Visual Analytics and Imaging Laboratory (VAI Lab)
Computer Science Department, Stony Brook University, NY

An Explainable AI Approach to Large Language Model Assisted Causal Model Auditing and Development

Abstract: Causal networks are widely used in many fields, including epidemiology, social science, medicine, and engineering, to model the complex relationships between variables. While it can be convenient to algorithmically infer these models directly from observational data, the resulting networks are often plagued with erroneous edges. Auditing and correcting these networks may require domain expertise frequently unavailable to the analyst. We propose the use of large language models such as ChatGPT as an auditor for causal networks.

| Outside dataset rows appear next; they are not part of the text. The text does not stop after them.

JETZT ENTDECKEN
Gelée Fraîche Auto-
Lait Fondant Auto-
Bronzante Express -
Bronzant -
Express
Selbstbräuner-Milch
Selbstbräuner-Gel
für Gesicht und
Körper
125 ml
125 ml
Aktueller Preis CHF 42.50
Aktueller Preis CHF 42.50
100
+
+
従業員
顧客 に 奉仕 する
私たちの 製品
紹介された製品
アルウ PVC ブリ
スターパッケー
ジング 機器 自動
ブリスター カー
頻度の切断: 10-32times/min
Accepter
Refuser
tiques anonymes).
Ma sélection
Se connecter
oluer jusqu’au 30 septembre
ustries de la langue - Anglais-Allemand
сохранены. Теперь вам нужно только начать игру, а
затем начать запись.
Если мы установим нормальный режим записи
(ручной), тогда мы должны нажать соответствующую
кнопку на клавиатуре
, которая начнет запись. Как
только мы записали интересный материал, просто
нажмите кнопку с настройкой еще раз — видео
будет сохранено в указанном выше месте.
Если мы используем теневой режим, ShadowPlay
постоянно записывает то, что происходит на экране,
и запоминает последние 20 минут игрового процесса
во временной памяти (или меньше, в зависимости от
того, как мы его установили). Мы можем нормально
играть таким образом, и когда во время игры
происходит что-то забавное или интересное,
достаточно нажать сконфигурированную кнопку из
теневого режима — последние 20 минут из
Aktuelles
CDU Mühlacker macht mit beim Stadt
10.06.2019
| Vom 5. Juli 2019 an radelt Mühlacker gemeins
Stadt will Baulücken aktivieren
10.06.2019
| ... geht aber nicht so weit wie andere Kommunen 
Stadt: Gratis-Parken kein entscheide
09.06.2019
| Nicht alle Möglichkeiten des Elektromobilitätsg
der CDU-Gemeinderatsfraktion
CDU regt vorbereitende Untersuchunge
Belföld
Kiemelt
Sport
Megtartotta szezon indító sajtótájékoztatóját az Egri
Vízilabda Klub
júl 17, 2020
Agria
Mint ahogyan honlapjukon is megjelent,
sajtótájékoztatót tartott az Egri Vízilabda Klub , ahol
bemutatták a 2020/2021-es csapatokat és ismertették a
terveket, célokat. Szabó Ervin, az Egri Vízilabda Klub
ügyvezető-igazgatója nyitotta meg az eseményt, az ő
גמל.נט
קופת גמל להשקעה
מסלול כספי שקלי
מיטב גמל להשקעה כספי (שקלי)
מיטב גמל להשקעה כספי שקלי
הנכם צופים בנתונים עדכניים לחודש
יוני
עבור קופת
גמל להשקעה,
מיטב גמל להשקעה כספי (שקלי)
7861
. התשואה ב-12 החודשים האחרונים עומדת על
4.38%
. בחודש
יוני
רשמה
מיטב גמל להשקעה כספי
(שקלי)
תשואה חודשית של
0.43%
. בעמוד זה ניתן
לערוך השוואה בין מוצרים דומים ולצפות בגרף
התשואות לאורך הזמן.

Our method presents ChatGPT with a causal network, one edge at a time, to produce insights about edge directionality, possible confounders, and mediating variables. We ask ChatGPT to reflect on various aspects of each causal link and we then produce visualizations that summarize these viewpoints for the human analyst to direct the edge, gather more data, or test further hypotheses. We envision a system where large language models, automated causal inference, and the human analyst and domain expert work hand in hand as a team to derive holistic and comprehensive causal models for any given case scenario. This paper presents first results obtained with an emerging prototype.

Teaser 1: Workflow of our ChatGPT-powered Causal Auditor:

The steps of our workflow are: (1) Algorithmic discovery of the initial (raw) causal model. (2) Query-driven ChatGPT-based edge commentary. (3) Analyst-initiated model refinement informed by the outcomes of steps 1 and 2.

A few of the visual elemens we have designed, apart from the node link diagram that represents our causal model:

Teaser 2: On the top we see the Causal Debate Chart for the relation Percent Fair or Poor Health - Life Expectancy, presenting an overwhelming belief that the former is the cause of the latter. On the bottom is the Causal Relation Environment Chart for the same relation. The intensity of red and green encodes the strength of the mediators and covariates (weak, medium, strong), and the grey color of the cause and effect variables stand for the basic relationship without directional trends. Finally, in the center is the Confounder/Mediator Chart for the relation Food Environment Index and Violent Crime Rate. This chart shows all causal relationships for all trends in one view. Please see the paper for a more detailed description.

Paper: Y. Zhang, B. Fitzgibbon, D. Garofolo, A. Kota, E. Papenhausen, K. Mueller, "An Explainable AI Approach to Large Language Model Assisted Causal Model Auditing and Development," NL-VIZ Workshop 2023 (jointly held with IEEE VIS). Melbourne, Australia, October 2023 PDF PPT

Funding: This research was funded in part by a grant from the American Public Health Association (APHA) and a grant from the New York State Strategic Partnership for Industrial Resurgence (SPIR) program.